Next generation Sequence Analysis

Next-Gen Genomics has arrived and it has changed the way the research community is looking at diseases, genetic makeup and the genome. Ocimum Biosolutions now offers Next-Gen Data Analysis on all popular Next-Gen Sequencing platforms such as Roche 454, Illumina Solexa, ABI SOLiD™.

Whole genome and targeted resequencing

Whole genome resequencing allows characterization of genomes in terms of single nucleotide variations, insertions, deletions, copy number variations and other chromosomal rearrangements (inversions and translocations) in a single run. We carry out alignments or mapping of read sequences with known reference sequences. The mapping results are given in SAM/BAM format, which makes visualization and further processing easy. For variation analysis, we use proprietary and open source software. Results can be suppled in any standard specified format.

As the name itself indicates, the process involves sequencing of targeted regions. Many studies focus on some genes or specific regions, which require efficient methods to enrich these regions. Data analysis and tools will be same as whole genome resequencing.

Transcriptome analysis

Transcriptome analysis by sequencing (RNA-seq) has been recently developed that uses ultra high throughput sequencing technologies. Sequencing based methods are hypothesis neutral that allow to study both known and unknown transcripts, and enable to detect:

• expression of all coding and non-coding RNAs
• alternative splice events
• expressed SNPs or mutations
• fusion transcripts
• novel transcribed regions

Data analysis starts with mapping short reads to genomic reference and splice junctions. Counts of these mapped reads gene wise or exon wise can be used for digital gene expression analysis. Split mapping allows to find novel splice junctions.

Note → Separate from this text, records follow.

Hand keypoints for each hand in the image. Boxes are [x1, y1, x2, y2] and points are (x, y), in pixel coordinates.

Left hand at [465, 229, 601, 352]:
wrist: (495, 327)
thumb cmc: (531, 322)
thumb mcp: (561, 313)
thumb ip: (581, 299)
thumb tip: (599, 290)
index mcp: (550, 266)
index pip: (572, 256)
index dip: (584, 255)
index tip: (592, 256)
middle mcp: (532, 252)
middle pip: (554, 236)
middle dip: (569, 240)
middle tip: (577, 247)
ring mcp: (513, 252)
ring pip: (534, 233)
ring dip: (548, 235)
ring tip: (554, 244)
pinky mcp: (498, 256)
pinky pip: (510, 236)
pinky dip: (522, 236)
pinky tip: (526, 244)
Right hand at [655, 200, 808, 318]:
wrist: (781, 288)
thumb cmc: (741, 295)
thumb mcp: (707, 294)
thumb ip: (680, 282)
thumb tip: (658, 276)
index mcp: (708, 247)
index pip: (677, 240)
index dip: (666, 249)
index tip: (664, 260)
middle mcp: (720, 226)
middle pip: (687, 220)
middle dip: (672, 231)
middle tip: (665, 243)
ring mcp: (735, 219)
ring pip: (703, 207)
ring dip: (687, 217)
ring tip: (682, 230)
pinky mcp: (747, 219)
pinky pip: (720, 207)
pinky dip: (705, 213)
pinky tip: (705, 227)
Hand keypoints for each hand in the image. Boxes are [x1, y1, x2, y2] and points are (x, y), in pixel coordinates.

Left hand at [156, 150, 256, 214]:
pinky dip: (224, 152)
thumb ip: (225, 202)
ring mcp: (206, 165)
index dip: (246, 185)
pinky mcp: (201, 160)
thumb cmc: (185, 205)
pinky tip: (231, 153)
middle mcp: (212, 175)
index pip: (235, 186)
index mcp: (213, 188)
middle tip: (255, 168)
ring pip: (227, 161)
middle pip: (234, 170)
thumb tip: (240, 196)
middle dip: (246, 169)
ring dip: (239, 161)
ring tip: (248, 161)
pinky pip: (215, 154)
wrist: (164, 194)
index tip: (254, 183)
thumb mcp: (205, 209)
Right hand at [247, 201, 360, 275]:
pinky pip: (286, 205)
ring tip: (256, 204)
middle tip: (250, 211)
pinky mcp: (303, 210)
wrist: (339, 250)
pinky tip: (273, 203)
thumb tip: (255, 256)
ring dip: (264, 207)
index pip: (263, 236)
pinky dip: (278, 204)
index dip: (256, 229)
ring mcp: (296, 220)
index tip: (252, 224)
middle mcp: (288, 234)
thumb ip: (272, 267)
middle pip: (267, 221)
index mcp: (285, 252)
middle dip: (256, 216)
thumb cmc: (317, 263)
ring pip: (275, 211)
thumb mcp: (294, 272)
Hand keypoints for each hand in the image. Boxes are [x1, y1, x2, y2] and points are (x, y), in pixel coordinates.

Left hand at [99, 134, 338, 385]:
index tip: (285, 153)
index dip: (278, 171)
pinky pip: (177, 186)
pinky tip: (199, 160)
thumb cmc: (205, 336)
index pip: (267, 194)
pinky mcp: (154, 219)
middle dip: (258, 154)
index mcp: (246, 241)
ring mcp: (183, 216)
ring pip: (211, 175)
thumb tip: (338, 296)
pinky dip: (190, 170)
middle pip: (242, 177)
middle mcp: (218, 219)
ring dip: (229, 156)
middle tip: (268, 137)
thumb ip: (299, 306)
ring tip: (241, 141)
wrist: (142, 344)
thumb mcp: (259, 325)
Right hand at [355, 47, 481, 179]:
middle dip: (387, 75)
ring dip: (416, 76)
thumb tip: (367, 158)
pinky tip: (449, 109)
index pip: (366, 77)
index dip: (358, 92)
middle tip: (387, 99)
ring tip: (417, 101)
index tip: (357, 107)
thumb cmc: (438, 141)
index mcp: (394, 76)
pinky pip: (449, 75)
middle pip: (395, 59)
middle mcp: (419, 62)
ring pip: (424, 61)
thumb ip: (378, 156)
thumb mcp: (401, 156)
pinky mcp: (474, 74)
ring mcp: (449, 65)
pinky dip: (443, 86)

e provide mapped results in SAM/BAM format and other application specific results will be given in simple text files in any specified format (GFF, BED, etc.)

Small RNA analysis

Small RNA consists many classes such as miRNA, siRNA, piRNA, rasiRNA and other uncharacterized classes. Sequencing based approach to study these small RNAs is hypothesis-neutral and enables profiling and discovery of these in a single run.

Data analysis starts with read mapping on to their pre-cursor sequences (miRBase sequences in case of micro RNA). Count of reads that are mapped to pre-cursor sequences will be given in GFF format. Further, unmapped reads are mapped to genomic reference and classified into piRNA, rasiRNA, snoRNA, unknown, and others based their origin. Finally, unknown mapped reads are processed to find novel small RNAs.

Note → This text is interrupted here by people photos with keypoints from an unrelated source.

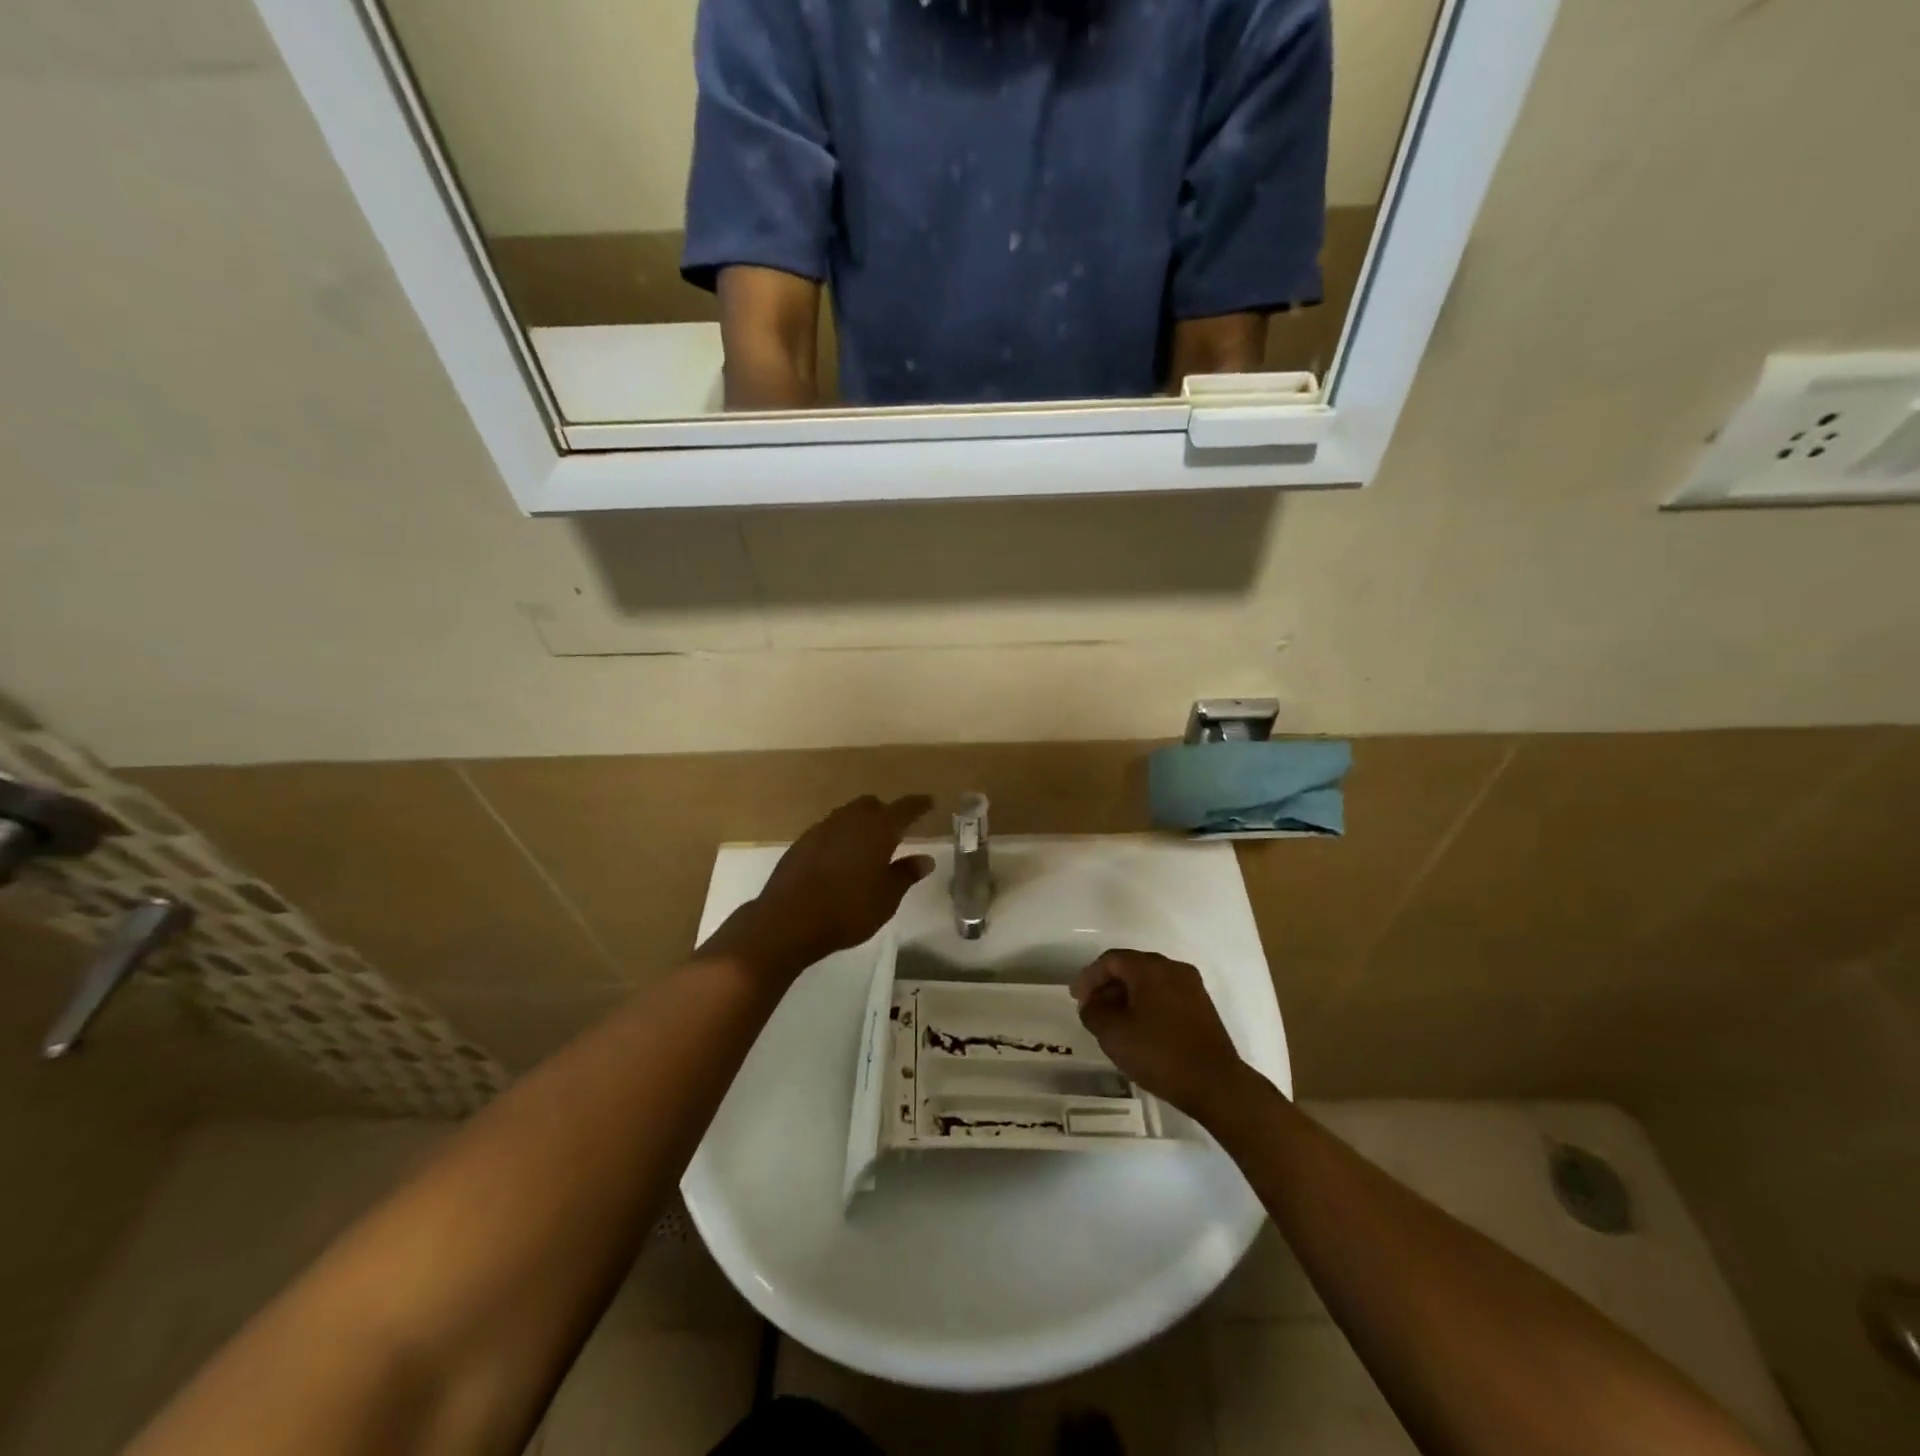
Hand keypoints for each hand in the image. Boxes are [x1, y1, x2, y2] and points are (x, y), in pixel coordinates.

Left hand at [702, 795, 935, 984]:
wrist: (788, 921)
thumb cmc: (847, 910)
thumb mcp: (886, 898)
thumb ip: (906, 874)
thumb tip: (925, 859)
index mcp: (877, 830)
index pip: (904, 809)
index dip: (918, 805)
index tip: (928, 802)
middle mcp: (849, 820)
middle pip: (871, 805)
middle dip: (885, 813)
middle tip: (896, 830)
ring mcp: (821, 829)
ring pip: (847, 816)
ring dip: (860, 824)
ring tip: (867, 846)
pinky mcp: (801, 843)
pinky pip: (828, 831)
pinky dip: (839, 838)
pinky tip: (839, 859)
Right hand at [1072, 950, 1247, 1120]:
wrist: (1215, 1084)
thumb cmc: (1159, 1053)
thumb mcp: (1113, 1034)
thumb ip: (1094, 1012)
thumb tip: (1092, 1004)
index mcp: (1150, 968)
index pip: (1111, 960)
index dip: (1088, 977)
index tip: (1076, 999)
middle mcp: (1173, 968)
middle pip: (1131, 967)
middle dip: (1107, 986)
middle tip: (1092, 1009)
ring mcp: (1192, 987)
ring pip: (1150, 982)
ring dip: (1127, 997)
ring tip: (1113, 1022)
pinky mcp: (1202, 1007)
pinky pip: (1166, 995)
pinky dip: (1147, 1005)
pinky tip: (1140, 1029)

We provide mapped results in SAM/BAM format and other application specific results will be given in simple text files in any specified format.

ChIP-seq
Chromatin immunoprecipitation is a technique to find elements that are involved in protein-DNA interactions. Data analysis starts with mapping sample and control (optional, but recommended) read sequences to reference genome. Sample read sequences are from enriched peak regions (where proteins bound to DNA). Peak regions are identified based on these mapping results.

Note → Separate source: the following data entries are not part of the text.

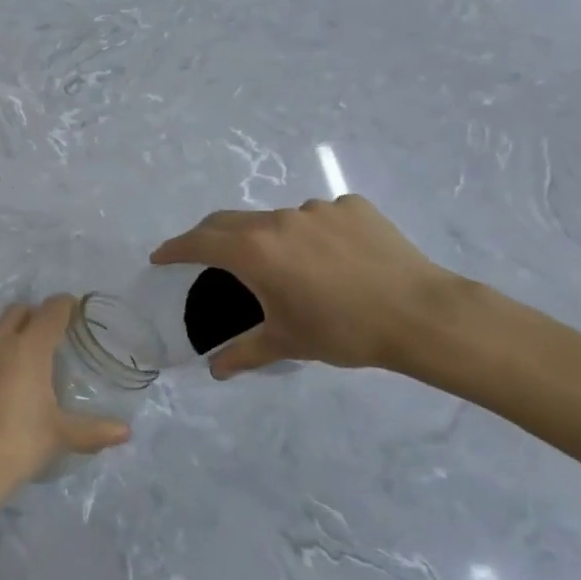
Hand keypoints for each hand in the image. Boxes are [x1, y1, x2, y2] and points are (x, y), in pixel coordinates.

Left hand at [0, 296, 129, 503]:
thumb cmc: (19, 444)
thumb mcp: (61, 436)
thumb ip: (94, 430)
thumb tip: (125, 431)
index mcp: (29, 349)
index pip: (51, 311)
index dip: (64, 305)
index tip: (72, 309)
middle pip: (16, 311)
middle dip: (32, 316)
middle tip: (43, 335)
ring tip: (4, 354)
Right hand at [151, 196, 464, 377]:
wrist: (420, 315)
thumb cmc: (342, 331)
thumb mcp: (286, 343)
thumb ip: (243, 353)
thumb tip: (214, 371)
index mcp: (254, 250)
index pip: (199, 241)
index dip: (175, 248)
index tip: (160, 257)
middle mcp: (278, 220)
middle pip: (230, 221)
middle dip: (211, 237)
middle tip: (205, 256)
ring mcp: (317, 209)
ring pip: (278, 220)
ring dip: (269, 239)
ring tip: (289, 268)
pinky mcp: (352, 207)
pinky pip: (319, 218)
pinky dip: (312, 235)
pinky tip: (333, 260)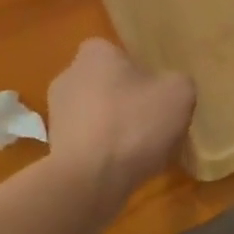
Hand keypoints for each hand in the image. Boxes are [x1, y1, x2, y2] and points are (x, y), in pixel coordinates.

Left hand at [47, 38, 195, 200]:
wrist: (90, 180)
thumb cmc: (134, 124)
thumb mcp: (179, 93)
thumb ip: (178, 82)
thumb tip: (169, 89)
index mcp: (94, 54)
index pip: (117, 52)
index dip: (139, 70)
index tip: (156, 91)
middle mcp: (68, 77)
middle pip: (105, 84)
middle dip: (126, 100)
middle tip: (153, 120)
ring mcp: (57, 115)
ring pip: (96, 115)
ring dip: (115, 127)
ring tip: (141, 150)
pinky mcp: (54, 149)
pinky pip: (88, 142)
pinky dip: (104, 151)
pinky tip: (123, 167)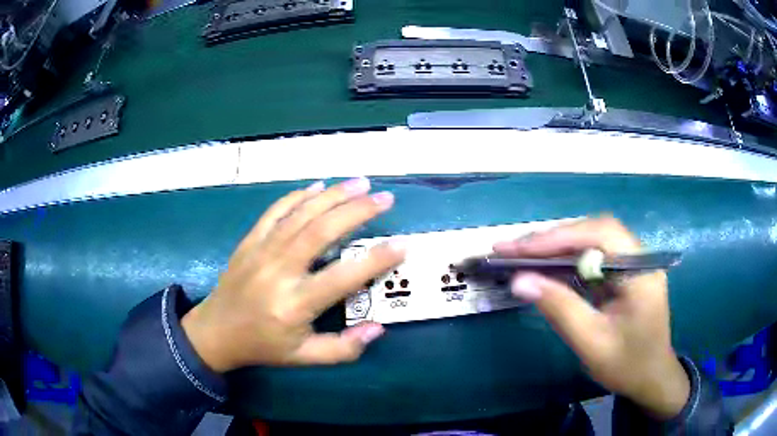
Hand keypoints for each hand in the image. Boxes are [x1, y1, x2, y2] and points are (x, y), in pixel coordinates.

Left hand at [181, 178, 404, 371]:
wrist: (216, 331)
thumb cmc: (262, 346)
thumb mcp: (303, 358)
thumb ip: (343, 349)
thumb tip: (377, 328)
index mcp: (294, 304)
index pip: (343, 277)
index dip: (376, 260)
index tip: (402, 245)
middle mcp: (278, 271)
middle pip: (321, 232)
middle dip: (357, 211)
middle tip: (385, 199)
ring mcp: (261, 251)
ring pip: (300, 215)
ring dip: (332, 196)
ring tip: (361, 183)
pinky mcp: (249, 241)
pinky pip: (275, 212)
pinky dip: (297, 196)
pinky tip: (317, 187)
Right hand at [494, 217, 689, 418]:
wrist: (651, 378)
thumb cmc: (627, 365)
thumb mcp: (592, 342)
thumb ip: (559, 308)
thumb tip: (520, 280)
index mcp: (640, 270)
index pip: (599, 234)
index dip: (558, 236)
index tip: (518, 248)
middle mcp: (638, 257)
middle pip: (593, 232)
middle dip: (552, 239)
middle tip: (511, 249)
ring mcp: (631, 263)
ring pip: (590, 241)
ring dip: (555, 247)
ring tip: (520, 255)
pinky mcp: (623, 273)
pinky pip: (592, 257)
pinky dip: (566, 260)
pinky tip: (545, 267)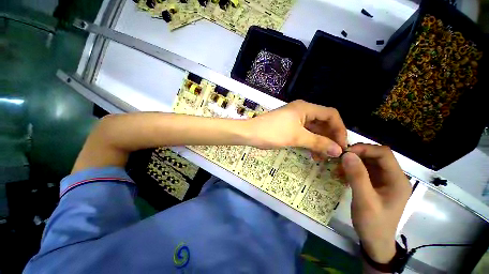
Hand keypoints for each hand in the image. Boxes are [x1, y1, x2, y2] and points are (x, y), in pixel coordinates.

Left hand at [245, 100, 346, 157]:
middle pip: (323, 123)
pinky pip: (304, 133)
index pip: (331, 115)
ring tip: (321, 158)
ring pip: (313, 130)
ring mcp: (294, 119)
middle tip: (331, 154)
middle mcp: (302, 111)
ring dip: (319, 142)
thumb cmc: (272, 132)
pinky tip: (311, 153)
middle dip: (328, 138)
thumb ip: (318, 143)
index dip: (339, 129)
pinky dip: (309, 142)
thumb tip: (338, 151)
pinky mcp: (289, 126)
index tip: (341, 145)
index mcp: (305, 108)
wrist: (250, 133)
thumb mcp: (296, 137)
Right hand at [341, 144, 410, 262]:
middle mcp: (393, 177)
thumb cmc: (373, 223)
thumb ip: (357, 176)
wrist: (375, 241)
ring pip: (369, 162)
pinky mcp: (376, 184)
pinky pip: (364, 170)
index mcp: (397, 180)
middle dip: (357, 154)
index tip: (345, 153)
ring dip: (353, 161)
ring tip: (338, 166)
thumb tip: (347, 154)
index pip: (384, 153)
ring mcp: (385, 180)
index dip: (364, 149)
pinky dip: (352, 169)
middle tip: (338, 159)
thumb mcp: (365, 201)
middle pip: (376, 156)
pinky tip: (341, 174)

Identified peak regions are provided in GFF format and mapping results will be given in SAM/BAM format.

De novo assembly

The initial generation sequence of any organism is called de novo sequencing. We provide de novo draft assemblies from short reads. We will provide all assembled contigs or scaffolds in standard fasta format, quality reports on assembly, and read coverage for each contig or scaffold (reads are mapped back to assembled contig).

Metgenomics analysis

Metagenomics is the study of microbial flora from a common habitat. The goal of a metagenomics study is to understand the extent and role of microbial diversity. Initially, we carry out alignments of sequenced reads from the metagenomic sample against a database of known microbial sequences. Details of alignments for each read are captured in a database or spreadsheet. Further, aligned reads are processed to give taxonomical content of the sample. We use NCBI taxonomy to group/classify aligned reads. Deliverables are details about alignments provided in a database or spreadsheet, taxonomical content in a spreadsheet and a summary report.

DNA methylation analysis

DNA methylation is one of the epigenetic modifications, which plays essential role in physiology and disease processes. DNA methylation profiling can be done in enzymatic, chemical (biosulfite conversion), and enrichment methods. We support analysis for these methods. We carry out alignments of sequenced reads and alignment results are provided in SAM/BAM or GFF format, which can be easily visualized on integrative genomics viewer or UCSC genome browser. Other application specific results and summary reports are provided in specific text formats.